Request a :: According to the commentary on suburban moderate voters below, which Democratic member of Congress from Washington should be worried?

At the same time – this drives Democrats crazy — most of us live paycheck to paycheck and have had to stretch to afford the mortgage on our house, so we do not want our taxes raised. And when you say you just want to tax “the rich,” we don’t believe you. Besides, we all want to be rich someday.
We don’t like loud people with radical ideas. We don’t like Republicans who want to get into our personal lives or cut services we want. We don’t trust the idea of privatizing Social Security, and we don’t want the government to let big companies pollute the air and water. We think climate change is very real. And we don’t like Donald Trump, or anyone who supports Donald Trump.
At the same time, saying you are a socialist and you want to defund the police and teach critical race theory to our kids and grandkids, makes us very uncomfortable, even if we aren’t really sure how these terms translate into actual public policy.
In short, whichever party does a better job restraining their more extreme elements will win our vote, at least for that specific election. Suburban moderates swing back and forth based on what they are seeing and hearing. These swings lead to wave elections and make it impossible for either party to win a solid, long term governing majority.
Given the results in 2020, when Biden was elected but Republicans gained seats in Congress and in state legislatures, and the new results in Virginia and New Jersey, Republicans not named Trump (or too cozy with him) are winning this suburban battle heading into the 2022 midterms. What does this mean for Washington state?
Overall, not much, because Republicans already hold the vast majority of outer ring suburban districts. This GOP tide will likely help Republicans flip a few legislative seats but will not threaten the Democratic majorities in either house, or the reelection of Sen. Patty Murray. Politically, Washington is much closer to California or New York than to a state like Virginia. There simply are not enough rural or outer ring suburban voters here to compensate for the lead Democrats pile up in urban King County.
One Democrat, however, who should be worried – depending on how redistricting works out – is Congresswoman Kim Schrier. Her 8th district is made up of predominantly outer ring suburbs, plus a chunk of Eastern Washington. That race is likely to be very hot next year.

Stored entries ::
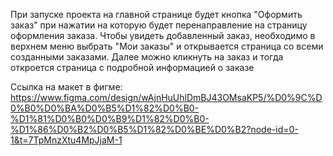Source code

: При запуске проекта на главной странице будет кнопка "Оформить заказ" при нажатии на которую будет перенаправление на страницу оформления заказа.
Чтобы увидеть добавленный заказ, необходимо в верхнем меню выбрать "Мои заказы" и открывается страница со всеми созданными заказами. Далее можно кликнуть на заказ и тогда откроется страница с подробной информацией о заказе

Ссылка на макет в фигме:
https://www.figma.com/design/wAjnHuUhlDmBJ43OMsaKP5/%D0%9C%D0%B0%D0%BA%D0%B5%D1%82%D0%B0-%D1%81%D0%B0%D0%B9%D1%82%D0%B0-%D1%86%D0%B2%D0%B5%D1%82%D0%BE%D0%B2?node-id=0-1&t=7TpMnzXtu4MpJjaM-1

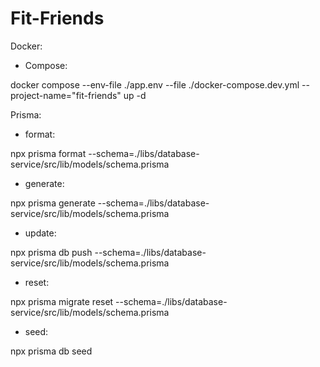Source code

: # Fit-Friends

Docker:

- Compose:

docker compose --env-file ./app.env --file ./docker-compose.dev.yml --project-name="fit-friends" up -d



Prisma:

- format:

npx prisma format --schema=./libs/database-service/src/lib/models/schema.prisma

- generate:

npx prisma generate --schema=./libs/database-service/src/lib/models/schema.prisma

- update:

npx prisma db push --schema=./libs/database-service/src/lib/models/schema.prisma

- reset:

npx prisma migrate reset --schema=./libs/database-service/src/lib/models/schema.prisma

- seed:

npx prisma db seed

* * *

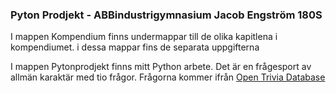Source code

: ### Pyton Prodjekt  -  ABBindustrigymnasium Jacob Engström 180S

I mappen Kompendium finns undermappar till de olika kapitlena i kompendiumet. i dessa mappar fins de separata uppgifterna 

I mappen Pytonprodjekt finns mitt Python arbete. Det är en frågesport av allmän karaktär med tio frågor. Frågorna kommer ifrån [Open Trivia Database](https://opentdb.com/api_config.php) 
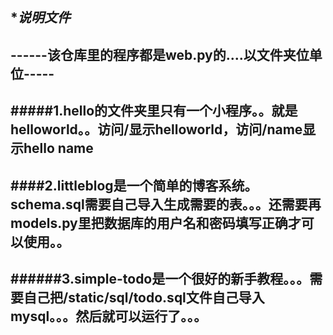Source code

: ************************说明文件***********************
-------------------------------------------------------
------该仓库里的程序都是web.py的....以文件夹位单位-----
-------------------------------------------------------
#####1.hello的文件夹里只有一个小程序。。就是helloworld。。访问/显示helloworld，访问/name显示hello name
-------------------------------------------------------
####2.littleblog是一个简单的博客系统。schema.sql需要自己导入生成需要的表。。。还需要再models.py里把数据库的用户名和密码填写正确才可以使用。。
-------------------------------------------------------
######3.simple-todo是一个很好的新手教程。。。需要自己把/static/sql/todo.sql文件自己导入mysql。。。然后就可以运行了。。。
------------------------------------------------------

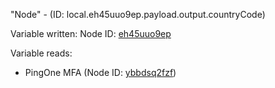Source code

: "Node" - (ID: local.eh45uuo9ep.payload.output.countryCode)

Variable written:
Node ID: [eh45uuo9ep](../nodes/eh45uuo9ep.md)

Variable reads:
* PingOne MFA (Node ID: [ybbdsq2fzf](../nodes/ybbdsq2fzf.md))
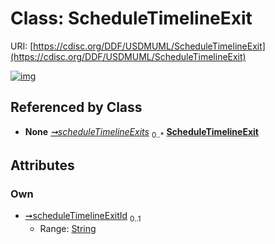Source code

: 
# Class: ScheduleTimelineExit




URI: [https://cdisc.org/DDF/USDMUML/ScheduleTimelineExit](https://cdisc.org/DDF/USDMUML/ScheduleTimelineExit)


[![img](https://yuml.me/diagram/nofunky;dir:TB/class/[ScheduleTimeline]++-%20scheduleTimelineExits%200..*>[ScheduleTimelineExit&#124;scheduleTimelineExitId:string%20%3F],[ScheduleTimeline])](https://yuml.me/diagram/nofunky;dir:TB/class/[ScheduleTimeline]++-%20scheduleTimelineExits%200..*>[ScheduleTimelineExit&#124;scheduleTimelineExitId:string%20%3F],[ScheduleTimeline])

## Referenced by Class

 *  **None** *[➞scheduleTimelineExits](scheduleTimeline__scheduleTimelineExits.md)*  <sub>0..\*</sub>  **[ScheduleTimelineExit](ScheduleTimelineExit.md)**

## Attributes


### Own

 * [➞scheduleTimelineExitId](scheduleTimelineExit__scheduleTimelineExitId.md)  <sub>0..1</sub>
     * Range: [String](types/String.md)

Request b :: Pull out every line of the records that contains the string "заказ", and treat uppercase and lowercase as different.

Response a :: Congresswoman Kim Schrier.

Response b ::
: При запуске проекта на главной странице будет кнопка "Оформить заказ" при нажатии на которую будет перенаправление на страницу оформления заказа.
Чтобы увидеть добавленный заказ, необходимо в верхнем меню выбрать "Мои заказы" и открывается страница со всеми созданными заказами. Далее можно кликнуть на заказ и тогда откроется страница с подробной информацией о заказе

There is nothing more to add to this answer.